The most plausible biological functions having evolved adaptively in the Andean high-altitude groups were finally identified as those (i) supported by at least two out of the three selection scans implemented (i.e., nSL-based, H12-based and LASSI-based significant networks), (ii) replicated by applying the same pipeline of analyses to both WGS and imputed data, and (iii) not represented in significant networks obtained from the analysis of the low-altitude control dataset. Finally, to evaluate convergent evolution between Andean and Himalayan populations at a single-gene level, loci included in the supported networks were crosschecked with lists of genes whose variation patterns were previously proposed to have been shaped by the action of natural selection in Tibetan/Sherpa peoples^13,52,65.

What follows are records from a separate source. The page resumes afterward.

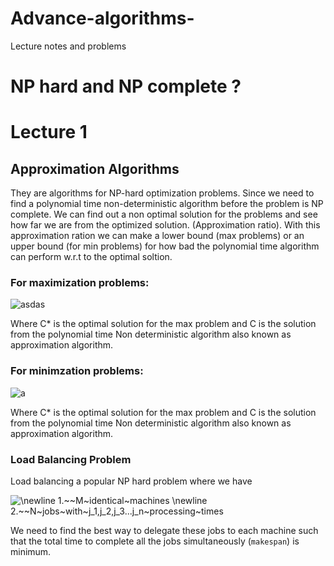 # Advance-algorithms-
Lecture notes and problems 

# NP hard and NP complete ?

# Lecture 1

## Approximation Algorithms

They are algorithms for NP-hard optimization problems. Since we need to find a polynomial time non-deterministic algorithm before the problem is NP complete. We can find out a non optimal solution for the problems and see how far we are from the optimized solution. (Approximation ratio). With this approximation ration we can make a lower bound (max problems) or an upper bound (for min problems) for how bad the polynomial time algorithm can perform w.r.t to the optimal soltion.

### For maximization problems: 

<img src="https://latex.codecogs.com/svg.latex?\rho=\frac{C*}{C}" title="asdas" /> 

Where C* is the optimal solution for the max problem and C is the solution from the polynomial time Non deterministic algorithm also known as approximation algorithm. 

### For minimzation problems: 

<img src="https://latex.codecogs.com/svg.latex?\rho=\frac{C}{C*}" title="a" />


Where C* is the optimal solution for the max problem and C is the solution from the polynomial time Non deterministic algorithm also known as approximation algorithm. 


### Load Balancing Problem

Load balancing a popular NP hard problem where we have 


<img src="https://latex.codecogs.com/svg.latex?\newline&space;1.We~have~M~identical~machines&space;\newline&space;2.We~have~N~jobs~with~j_1,j_2,j_3...j_n~processing~times" title="\newline 1.~~M~identical~machines \newline 2.~~N~jobs~with~j_1,j_2,j_3...j_n~processing~times" />

We need to find the best way to delegate these jobs to each machine such that the total time to complete all the jobs simultaneously (`makespan`) is minimum.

Investigating association between candidate adaptive loci and complex traits/eQTLs

The CMDKP database (https://hugeamp.org/) was used to validate associations between biological functions/traits that have been previously proposed to be involved in adaptive responses to high-altitude selective pressures^{51,52,65,70,71,72} and the candidate adaptive genes identified by gene-network analyses.

Furthermore, we used the GTEx portal (https://gtexportal.org/home/) to search for eQTLs at the identified candidate adaptive loci and we retained only those variants affecting their expression in tissues and/or districts of the body that have been previously proposed to be involved in the modulation of high-altitude adaptations^17,90.

Statistics and reproducibility

Statistical analyses were performed using the softwares PLINK v2.0, SHAPEIT2 v2.r790, bcftools v 1.8, Eagle v2.4, MIS v1.2.4, EIGENSOFT v6.0.1, ADMIXTOOLS v3.0, CHROMOPAINTERv2, fineSTRUCTURE fs2.1, ADMIXTURE v.1.22, selscan v.1.1.0b, R v.3.6.3, LASSI GitHub repository available at https://github.com/mdegiorgio/LASSI.git. Phenotypic associations, eQTLs and pathways information in the present study were obtained consulting the CMDKP database (https://hugeamp.org/), the GTEx portal (https://gtexportal.org/home/) and the KEGG database (http://www.genome.ad.jp/kegg/). The sample sizes of each population used in the analyses are reported in Supplementary Table 1. The source data behind the graphs in the paper are listed in Supplementary Data 2.

Reporting summary

Further information on research design is available in the Nature Portfolio Reporting Summary linked to this article.